As the grain dries it is possible to raise the incoming air temperature for the second stage of forced drying to further dry the grain; the target malt moisture after kilning is around 5% by weight. During forced drying the relative humidity of the air coming from the bed drops, and the maltster is able to use a portion of the warm air as return air.

During the last few hours of kilning the air temperature is raised to above 80 °C (the "curing stage") to break SMM down to DMS to reduce the DMS potential of the malt. DMS is an off flavour that tastes like sweetcorn in the final beer.
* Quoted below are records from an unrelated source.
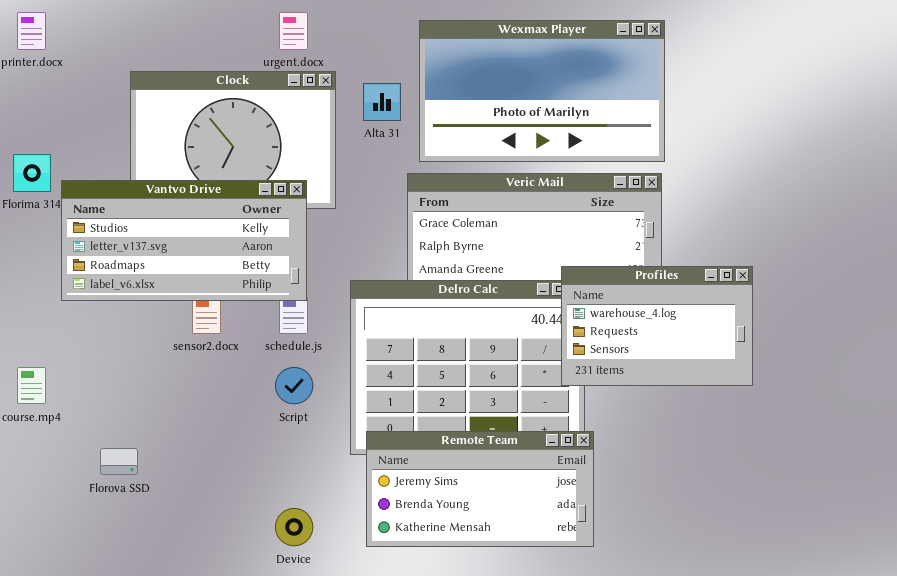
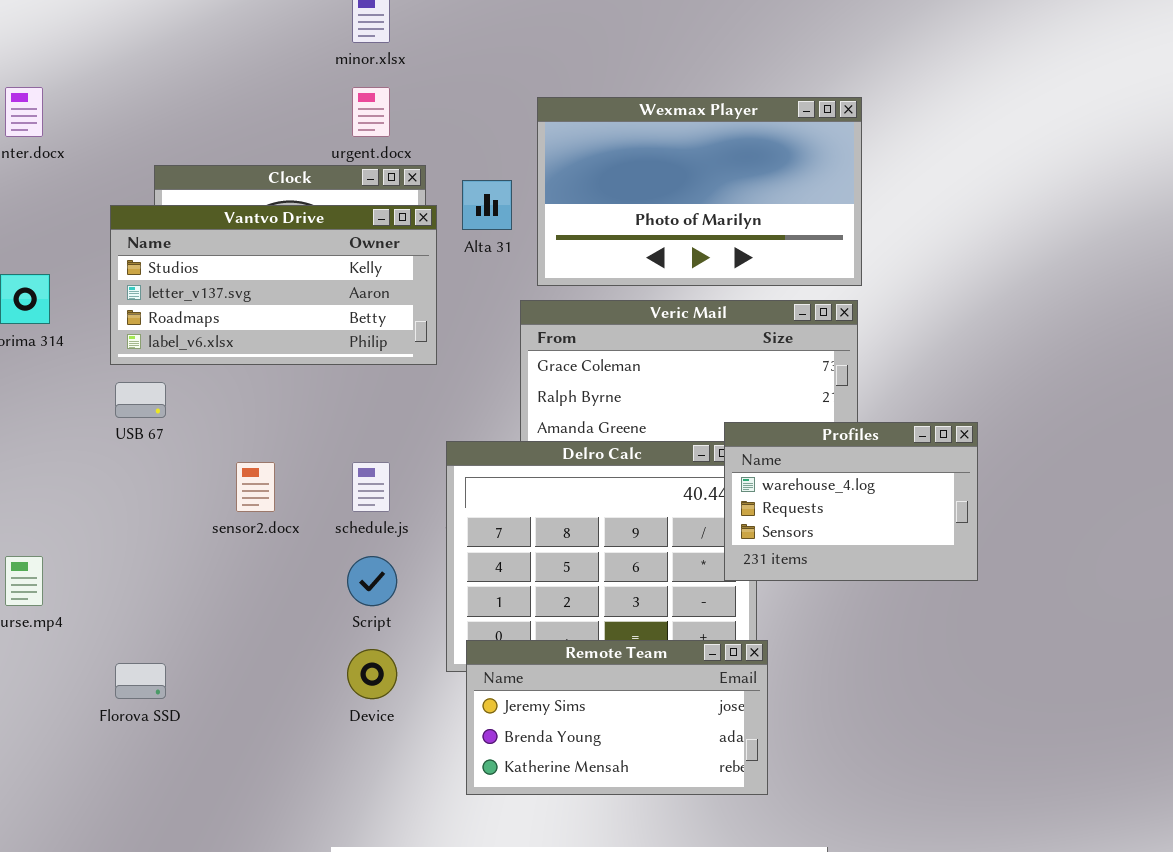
Vantvo Drive: [61,180,307,301] -> [110,205,437,365], moved
Device: [275,508,313,546] -> [347,649,397,699], moved

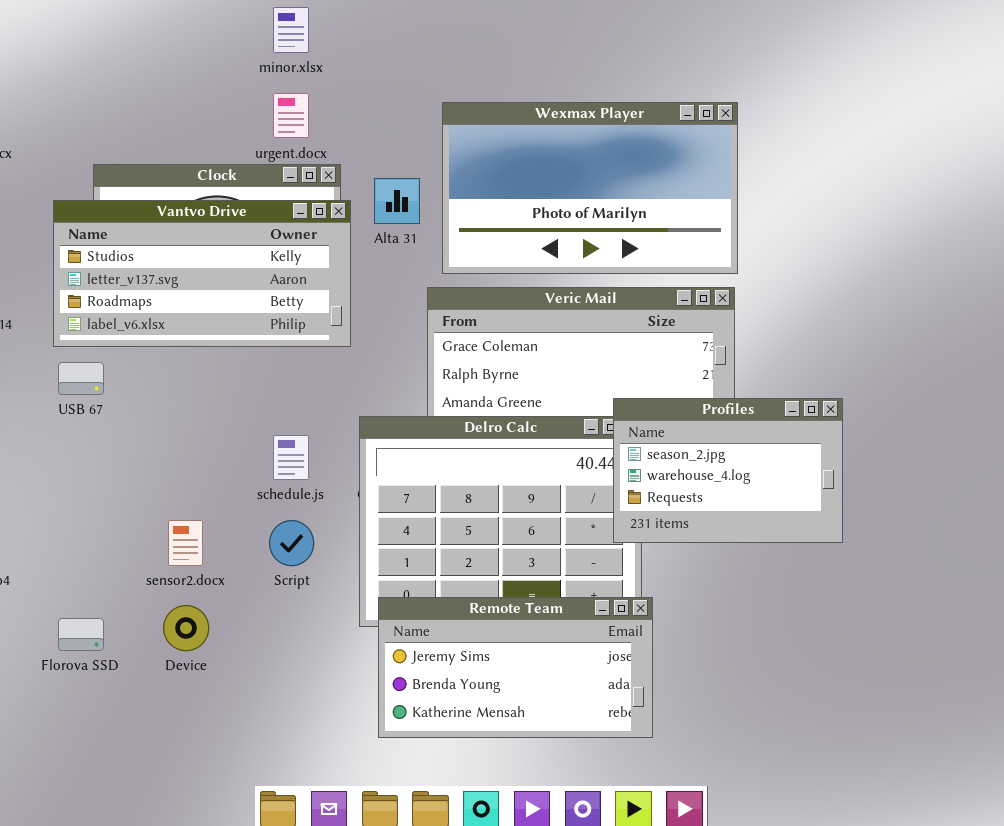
Profiles: [724,422,978,581] -> [613,398,843,543], scrolled up 1 row
sensor2.docx: [236,462,275,512] -> [168,520,203,566], moved
Device: [347,649,397,699] -> [163,605,209,651], moved

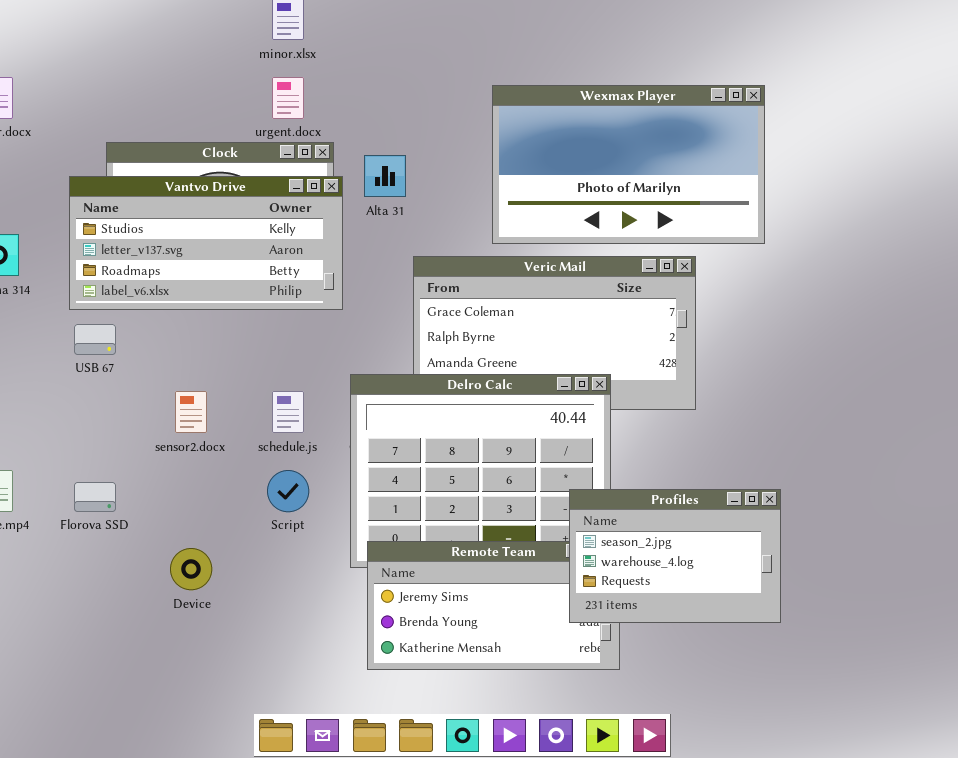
Wexmax Player: [442,102,738,274] -> [492,85,765,244], moved
Profiles: [613,398,843,543] -> [569,489,781,623], moved
sensor2.docx: [168,520,203,566] -> [175,391,207,433], moved
Florova SSD: [58,618,104,651] -> [74,482,116,512], moved

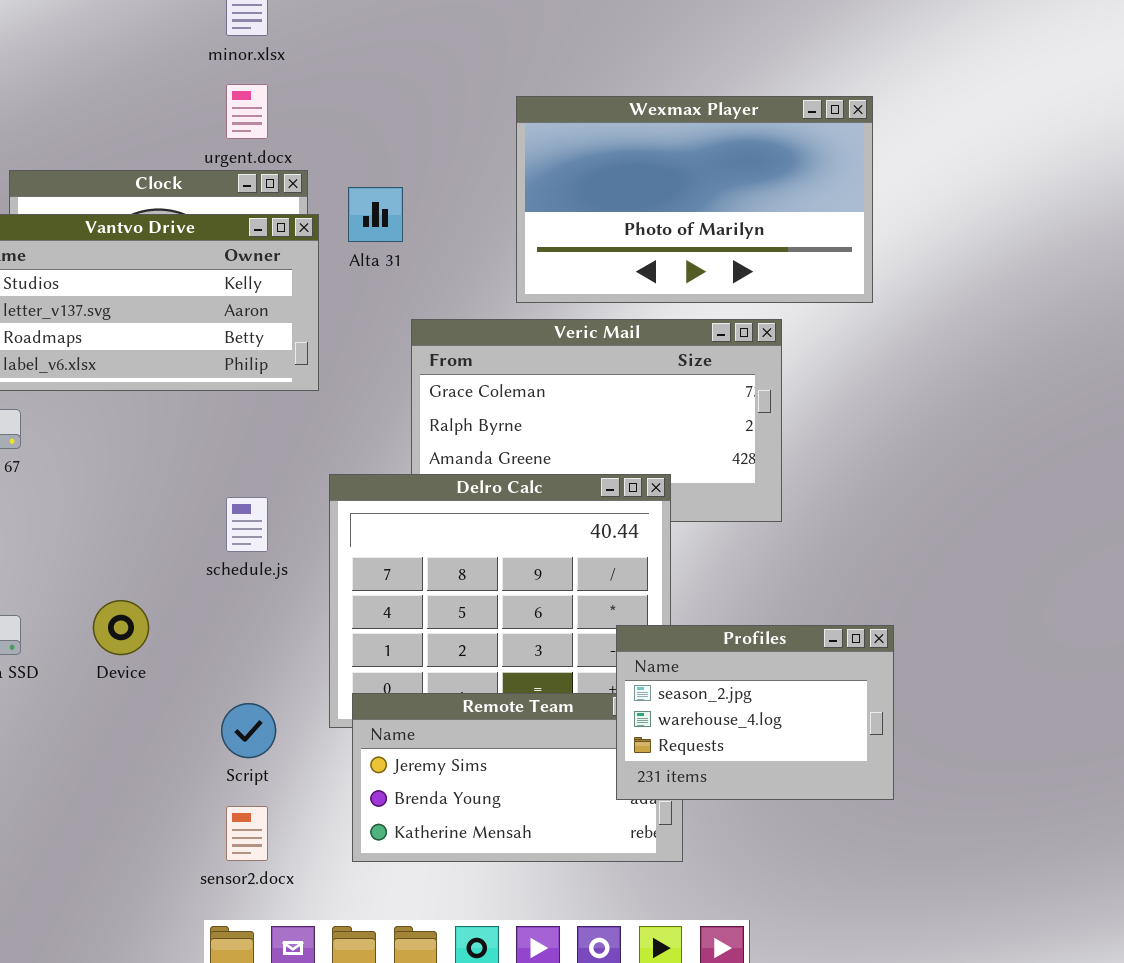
sensor2.docx: [175,391,207,433] -> [226,806,268,861], moved
Script: [267,470,309,512] -> [221,703,276,758], moved
Device: [170,548,212,590] -> [93,600,149,655], moved

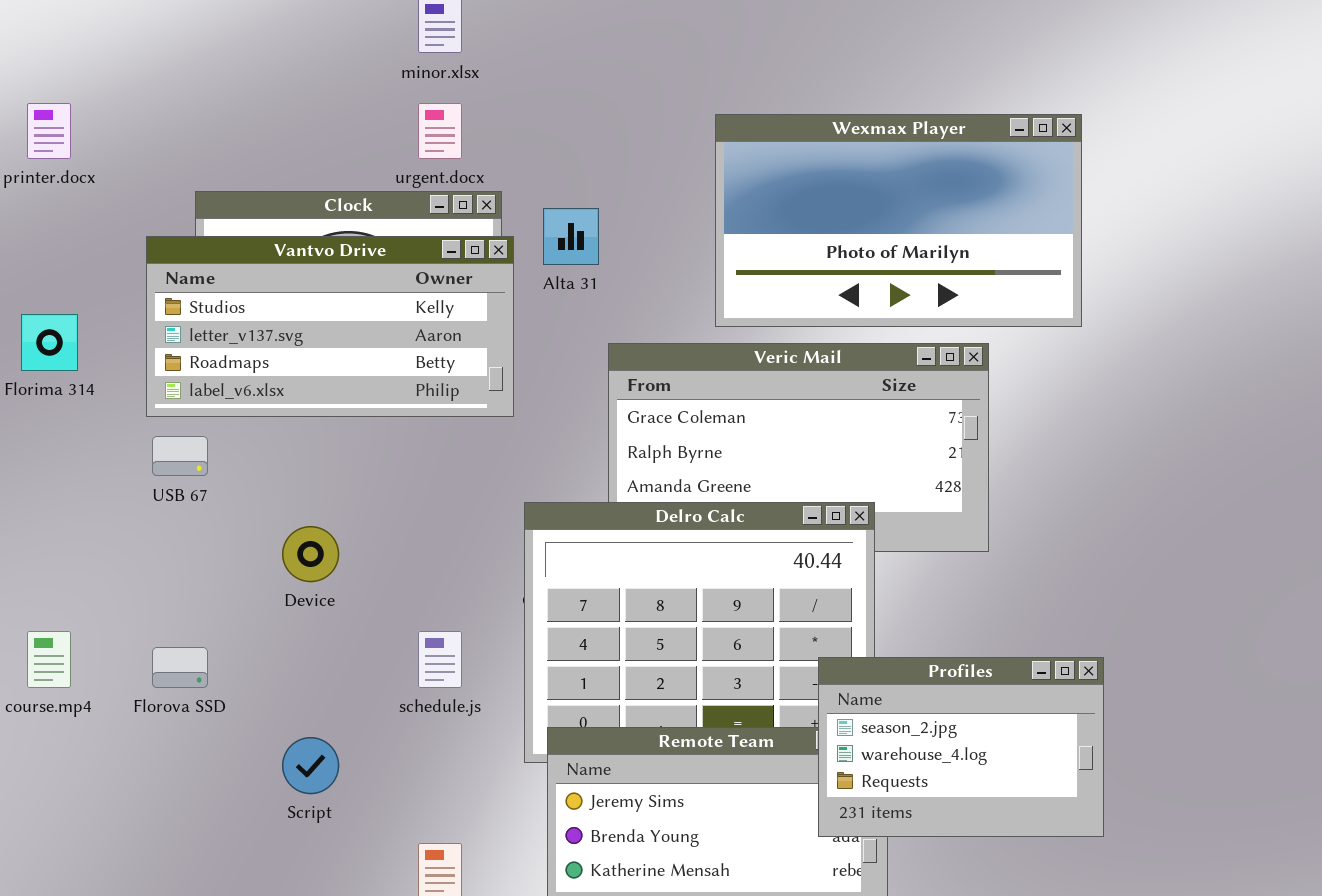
schedule.js: [226,497,268,552] -> [418,631,462,688], moved
Device: [93,600,149,655] -> [282,526,339,582], moved
Script: [221,703,276,758] -> [282,737,339,794], moved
The high temperatures of kilning also produce the colour in the malt through the Maillard reaction.

Finally the kilned malt is cooled before the kiln is emptied).

===Deculming===
The rootlets of the malt (also known as culms) are removed from the malt soon after transfer from the kiln. The removed culms are sold or processed as animal feed.

The cleaned malt is stored in silos to be blended with similar malt pieces to produce larger homogenous batches of malt.

===Malt cleaning===
Finally the malt is cleaned prior to sale using sieves and aspiration to remove the dust, lumps and stones in the malt. Magnets are used to remove any steel that might damage the mill rollers.